Joe was a child prodigy on the violin, and can play piano quite well. He is a sentimental person who thinks deeply, who loves to daydream and to philosophize while listening to music—every kind of music. His musical tastes run all the way from Casals to Sinatra to Red River Valley. He is a complex person: on one hand, gentle, quiet and imaginative; then, in the next instant, a complete extrovert, doing impressions of his friends and laughing like a schoolboy; then again he becomes remote, moody, shut off from everybody in his own self-contained little world.
In the past few years Joe has traveled all over the world with the Dave Brubeck Quartet. He is now a seasoned performer, and shows the results and benefits of working with Dave. He has made a great reputation, and this is revealed in a different approach to his solos.

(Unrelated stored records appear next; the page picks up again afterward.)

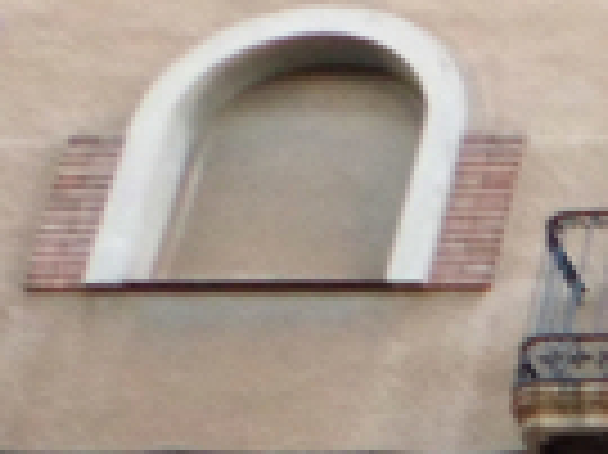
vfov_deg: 7.6
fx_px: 3036
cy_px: 1301
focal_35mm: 173
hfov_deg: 9.2
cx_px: 1819
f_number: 3.2
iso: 200
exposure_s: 1/100
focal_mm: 4.6
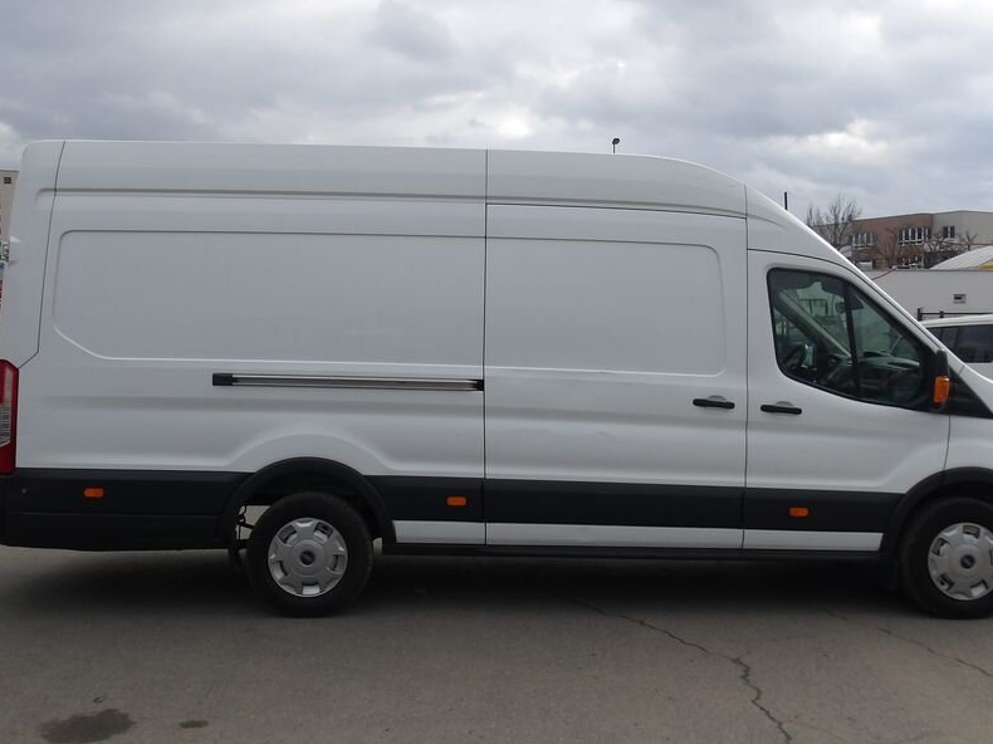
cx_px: 495
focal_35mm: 35
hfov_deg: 52.6
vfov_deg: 40.6
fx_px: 1004
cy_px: 336
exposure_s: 1/88
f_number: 10.4
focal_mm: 4.9
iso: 100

His musical ideas run along new lines; he uses his fantastic technique to better effect than ever, and he seems to have broadened his scope, not only in his playing but in various little intangible ways — in his increased confidence, in a certain gregariousness he never used to have. Yet, he is humble and at times almost disbelieving of his success. He has unquestionably made a great contribution to the Brubeck group, and I am sure that Dave would be among the first to agree that the success of tunes like Take Five, the Paul Desmond composition which put the Quartet on the nation's best-selling charts, is in some measure due to Joe's unique conception of unusual time signatures and his ability to play them interestingly.

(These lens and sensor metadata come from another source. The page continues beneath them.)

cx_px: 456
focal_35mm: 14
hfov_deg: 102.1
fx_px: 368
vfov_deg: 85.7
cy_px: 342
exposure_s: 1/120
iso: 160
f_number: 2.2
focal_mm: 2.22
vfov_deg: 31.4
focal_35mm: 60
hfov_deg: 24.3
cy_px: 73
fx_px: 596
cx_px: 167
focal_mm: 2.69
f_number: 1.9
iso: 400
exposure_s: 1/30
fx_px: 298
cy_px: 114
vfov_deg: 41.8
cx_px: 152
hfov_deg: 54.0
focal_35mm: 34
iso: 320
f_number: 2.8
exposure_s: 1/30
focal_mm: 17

The time is right for Joe, now one of the most illustrious sidemen in jazz, to record for the first time as a leader (although, of course, in public he is still the drummer of the Brubeck Quartet). For Joe, this has a very special meaning. It is not just an opportunity to perform with a hand-picked group of musicians, including his great friend Phil Woods as saxophonist and arranger. This album represents the fulfillment of a long-expressed desire which grew out of his first tentative experiments, as a boy, with a pair of brushes on the kitchen table in his home in Springfield, Massachusetts.
I believe that Joe was born to be a brilliant musician. This album will justify and renew the faith he has in himself, as well as the high praise and respect he has received from musicians all over the world. In discussing Joe recently, Buddy Rich called him "the best of the newer drummers; he has tremendous technique, and he is the only one to get a musical sound out of the drums."
The tunes and arrangements by Manny Albam and Phil Woods give him ample scope to express himself — whether with sticks on a hard-swinging, white-hot, uptempo tune such as Just in Time; or the delicate mimosa-leaf shading with brushes in Time After Time or Every Time We Say Goodbye.
In Joe Morello's playing you can hear the fire, the relentless drive, the gentleness, and the humor that is in him, and he has surrounded himself with some of the best musicians there are, to help him make this — his first album on his own — great.